Exercise details: When you reach a picture, leave it out; output everything else in the records exactly.

<<<<

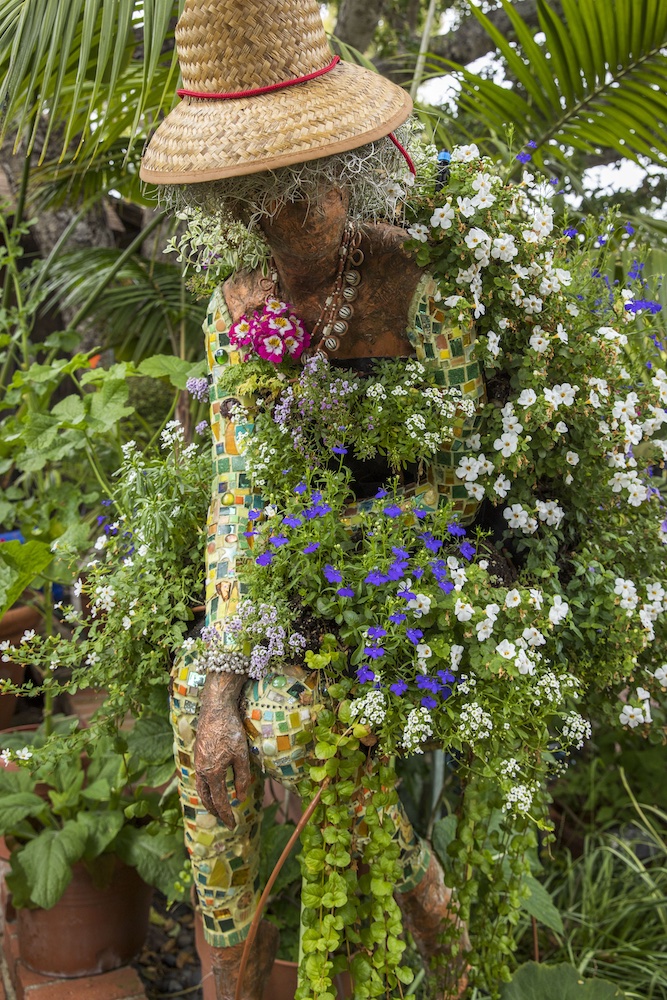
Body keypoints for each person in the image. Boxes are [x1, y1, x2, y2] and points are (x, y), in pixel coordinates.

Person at [141, 3, 480, 997]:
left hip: (397, 584)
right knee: (197, 706)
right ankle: (230, 974)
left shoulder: (411, 281)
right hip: (283, 578)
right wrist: (222, 682)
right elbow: (238, 493)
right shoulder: (240, 307)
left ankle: (432, 924)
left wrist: (322, 582)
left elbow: (442, 494)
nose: (279, 231)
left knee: (289, 721)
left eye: (296, 199)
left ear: (350, 172)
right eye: (252, 204)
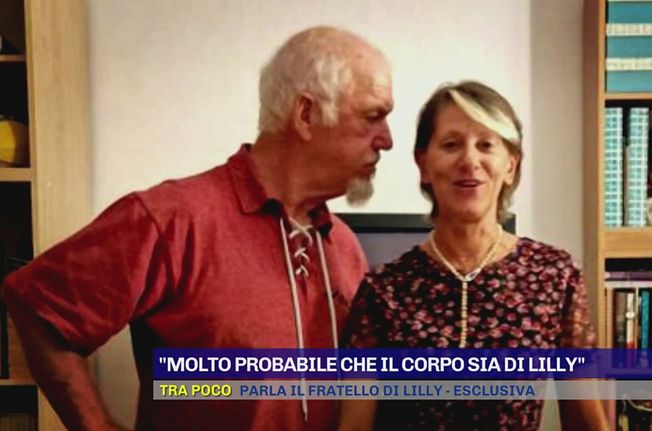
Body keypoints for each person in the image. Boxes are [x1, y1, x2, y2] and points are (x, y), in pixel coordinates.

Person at [2, 26, 393, 431]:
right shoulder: (171, 220)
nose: (387, 140)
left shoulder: (344, 246)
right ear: (306, 115)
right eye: (373, 116)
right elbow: (38, 305)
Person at [338, 81, 608, 430]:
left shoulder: (555, 275)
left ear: (510, 164)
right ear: (423, 163)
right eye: (451, 145)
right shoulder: (383, 290)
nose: (469, 161)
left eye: (486, 145)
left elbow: (585, 420)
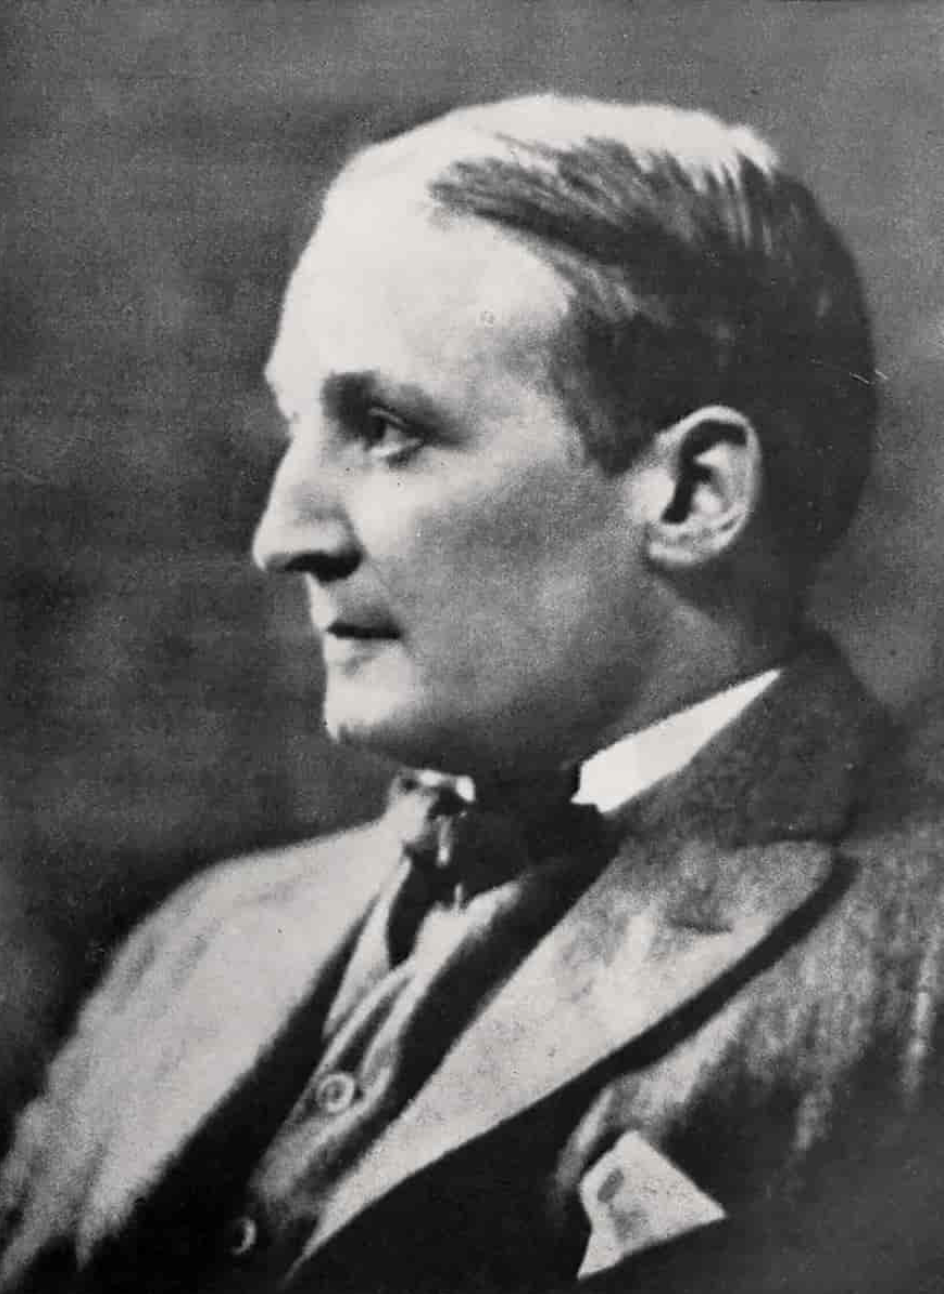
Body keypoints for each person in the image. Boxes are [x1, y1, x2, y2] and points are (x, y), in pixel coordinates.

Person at [0, 95, 939, 1293]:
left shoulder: (922, 972)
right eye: (296, 426)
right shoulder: (197, 940)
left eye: (386, 428)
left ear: (693, 494)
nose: (282, 535)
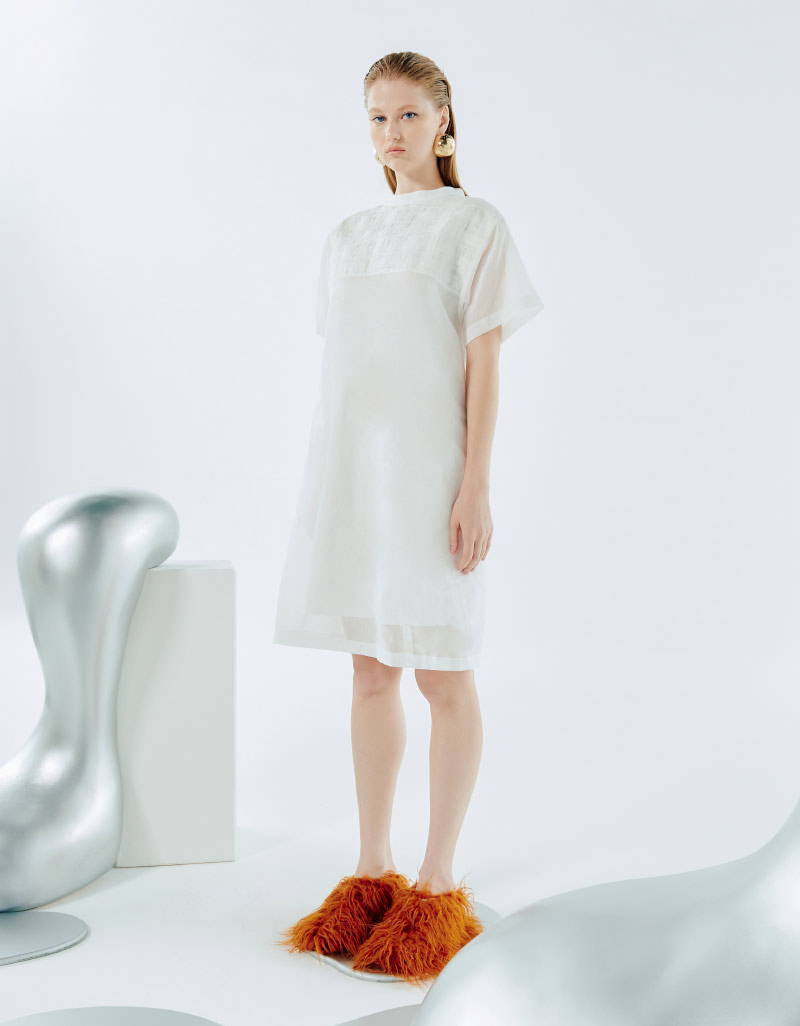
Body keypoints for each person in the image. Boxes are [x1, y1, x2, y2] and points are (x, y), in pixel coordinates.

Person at [274, 51, 544, 986]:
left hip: (432, 477)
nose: (392, 133)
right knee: (369, 673)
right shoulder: (348, 236)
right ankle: (371, 866)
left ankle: (436, 877)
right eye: (377, 118)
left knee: (444, 673)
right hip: (357, 477)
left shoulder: (474, 226)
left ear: (444, 122)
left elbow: (483, 363)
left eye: (408, 115)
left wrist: (476, 484)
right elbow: (354, 372)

>>>>

Exercise answer:
Body keypoints for each person in the image. Boxes are [x1, y1, x2, y2] and points are (x, y), in pixel coordinates.

Person at [141, 3, 480, 997]:
left hip: (397, 584)
right knee: (197, 706)
right ankle: (230, 974)
left shoulder: (411, 281)
right hip: (283, 578)
right wrist: (222, 682)
right elbow: (238, 493)
right shoulder: (240, 307)
left ankle: (432, 924)
left wrist: (322, 582)
left elbow: (442, 494)
nose: (279, 231)
left knee: (289, 721)
left eye: (296, 199)
left ear: (350, 172)
right eye: (252, 204)
Body keypoints for each person in the image. Boxes are [x1, y1, x2, y2] and points are (x, y), in pixel coordinates.

Person at [2, 26, 393, 431]:
right shoulder: (171, 220)
nose: (387, 140)
left shoulder: (344, 246)
right ear: (306, 115)
right eye: (373, 116)
right elbow: (38, 305)
Person at [338, 81, 608, 430]:
left shoulder: (555, 275)
left ear: (510, 164)
right ear: (423, 163)
right eye: (451, 145)
right shoulder: (383, 290)
nose: (469, 161)
left eye: (486, 145)
left elbow: (585, 420)
Body keypoints for each person in the image. Boxes are [x1, y1, x2, y2] and points are (x, y), in pixel coordinates.

Person at [0, 95, 939, 1293]:
left shoulder: (922, 972)
right eye: (296, 426)
right shoulder: (197, 940)
left eye: (386, 428)
left ear: (693, 494)
nose: (282, 535)
Body keypoints for each person in the image. Boxes are [x1, y1, x2, y2] and points are (x, y), in pixel coordinates.

Person at [274, 51, 544, 986]:
left hip: (432, 477)
nose: (392, 133)
right knee: (369, 673)
right shoulder: (348, 236)
right ankle: (371, 866)
left ankle: (436, 877)
right eye: (377, 118)
left knee: (444, 673)
right hip: (357, 477)
left shoulder: (474, 226)
left ear: (444, 122)
left elbow: (483, 363)
left eye: (408, 115)
left wrist: (476, 484)
right elbow: (354, 372)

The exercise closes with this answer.